Leur métier de perpétuels voyageurs fascine, mais ils sont les seuls à connaître ses travers. Ils sont coupés de la terre ferme pour de longs mois, ne voient pas grandir leurs enfants, et la mer qui les fascinait jadis les adopte avec le temps et vole leur jeunesse en guise de tribut de bon passage. 36, 32, 28, ce n'est pas là une combinaison pour le loto, mais le nombre d'années passées dans la navigation pour bon nombre des membres de l'équipage du Tariq. Le choix de la jeunesse devient une habitude, puis une nécessité.

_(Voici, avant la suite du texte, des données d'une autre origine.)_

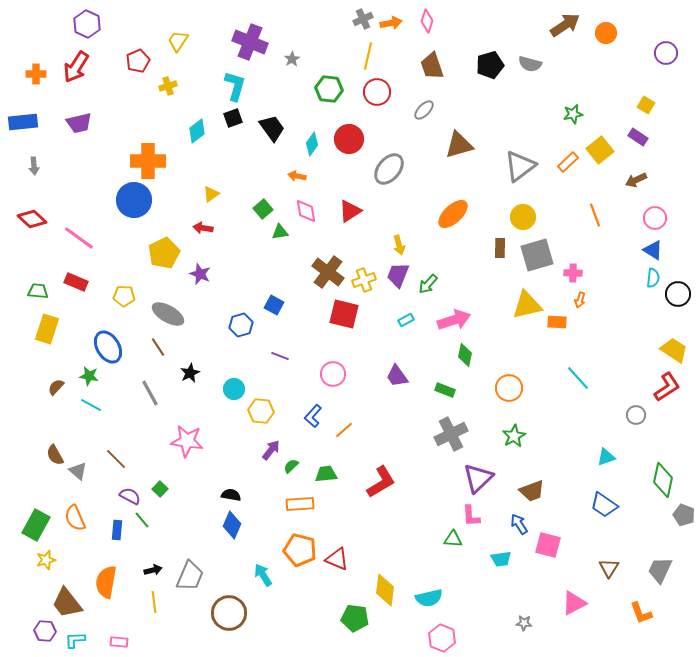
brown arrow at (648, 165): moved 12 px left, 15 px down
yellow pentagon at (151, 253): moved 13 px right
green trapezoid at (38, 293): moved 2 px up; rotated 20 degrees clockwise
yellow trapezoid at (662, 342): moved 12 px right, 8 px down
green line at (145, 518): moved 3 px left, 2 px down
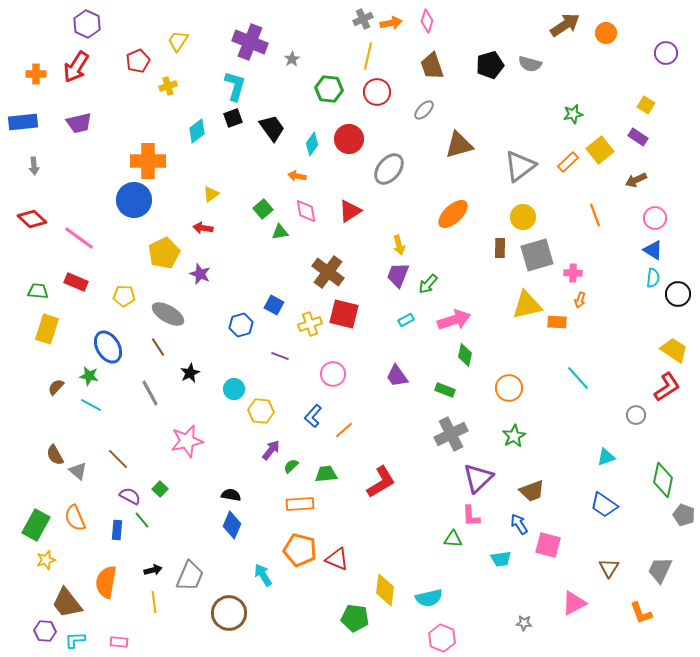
yellow cross at (364, 280): moved 54 px left, 44 px down
pink star at (187, 441): rotated 20 degrees counterclockwise
brown line at (116, 459): moved 2 px right
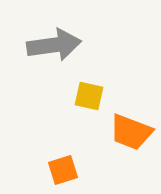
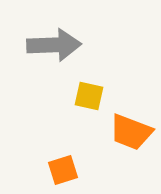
gray arrow: rotated 6 degrees clockwise
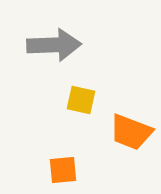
yellow square: moved 8 px left, 4 px down
orange square: rotated 12 degrees clockwise
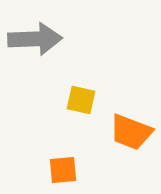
gray arrow: moved 19 px left, 6 px up
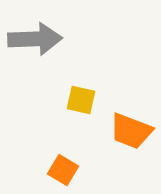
orange trapezoid: moved 1 px up
orange square: rotated 36 degrees clockwise
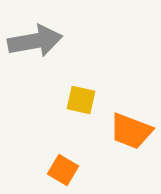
gray arrow: moved 2 px down; rotated 8 degrees counterclockwise
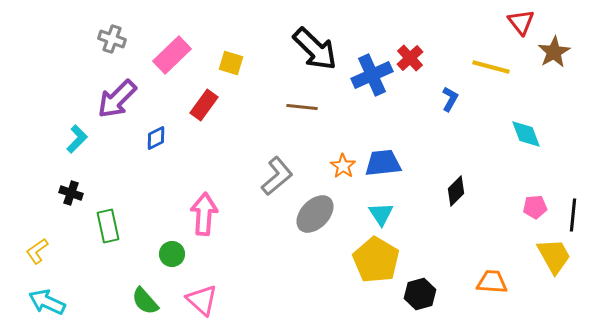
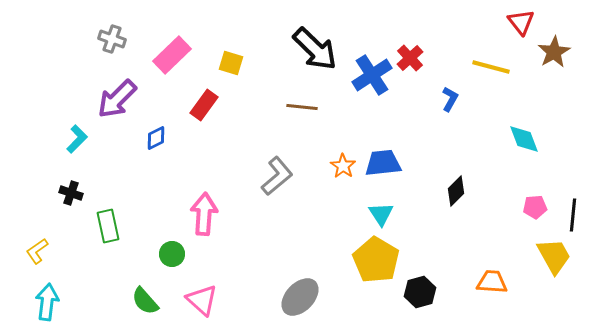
blue cross: rotated 9 degrees counterclockwise
cyan diamond: moved 2 px left, 5 px down
gray ellipse: moved 15 px left, 83 px down
black hexagon: moved 2 px up
cyan arrow: rotated 72 degrees clockwise
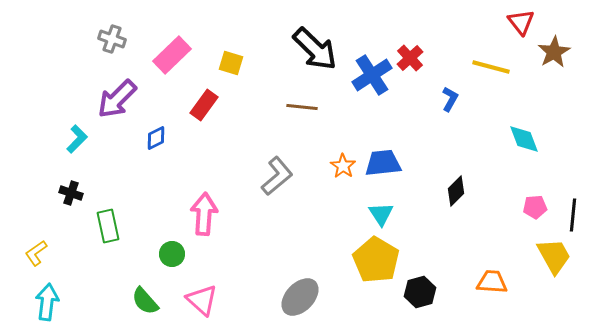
yellow L-shape: moved 1 px left, 2 px down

«La plupart des marins décèdent une année ou deux ans après leur retraite. C'est dramatique, et personne n'en parle on ne cherche même pas à savoir pourquoi», nous dit un membre de l'équipage qui, pourtant, ne regrette pas son choix de la mer. Les marins revendiquent toutefois de la considération, un meilleur salaire et une retraite à 25 ans d'expérience. «Les gens ne voient que le bon côté de notre métier, les voyages, ils ignorent toutefois que nous sommes continuellement soumis à la pression. Nous souffrons de l'éloignement de nos familles, nous faisons face aux risques de la mer, et subissons aussi la pression des autorités. Le cumul de ces peines fait que le marin retraité ne profite pas de sa retraite, il décède au bout d'une année ou deux», nous dit un autre membre de l'équipage.La fin romancée d'un marin qu'on attribue souvent à son divorce avec la mer, a bien d'autres raisons liées à des années de service bien pénibles.
Une vie vouée à la mer
L'amiante qui couvrait bon nombre des anciens navires qui ne sont plus en circulation, a eu raison de beaucoup de vieux marins qui se retrouvent atteints de maladies chroniques. 23h, le bateau tangue non pas du fait du mouvement des vagues, mais de la musique qui échappe des platines du disc-jockey. Les marins font voler en l'air la stoïque attitude adoptée durant la traversée pour se laisser aller aux rythmes endiablés de la musique et oublier pour un temps les soucis d'une traversée et les soucis d'une vie vouée à la mer.